# Neustart einstellen bei ueberlastetem Netzteil



## majoko (6. Juni 2011)

Hi,
manchmal startet mein PC nciht richtig und der GPU Luefter leuft laut (glaube das Natzteil ist leicht ueberlasstet. Der Fehler trott auf seit ich die GPU gewechselt hab...).
Kann man irgendwie im Bios oder so einstellen dass er dann einfach neustartet?
Im Moment muss ich das manuell machen und nach ein paar Versuchen funktioniert er dann wieder.

majoko


----------



## PC Heini (7. Juni 2011)

Grüss Dich

Bist Du Dir sicher, dass Du GPU und nicht CPU meinst? Denn GPU ist der Grafikprozessor und ist meines Wissens seit jeher fest auf der Grafikkarte verbaut. CPU wäre dann der Systemprozessor.
Im Bios lässt sich einiges einstellen.
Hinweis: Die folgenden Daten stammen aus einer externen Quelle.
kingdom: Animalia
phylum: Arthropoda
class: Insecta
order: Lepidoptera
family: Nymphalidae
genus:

Bevor Du nun aber Restart by Systemerror ( Kann auch anderst heissen ) einstellst, würde ich eher kontrollieren, ob die Spannung für das gewechselte Teil stimmt. Ebenso die Taktung. Machst lieber erst ein Biosreset und lässt die Einstellungen automatisch suchen.
Technische Angaben findest Du in den Handbüchern oder im Internet.


----------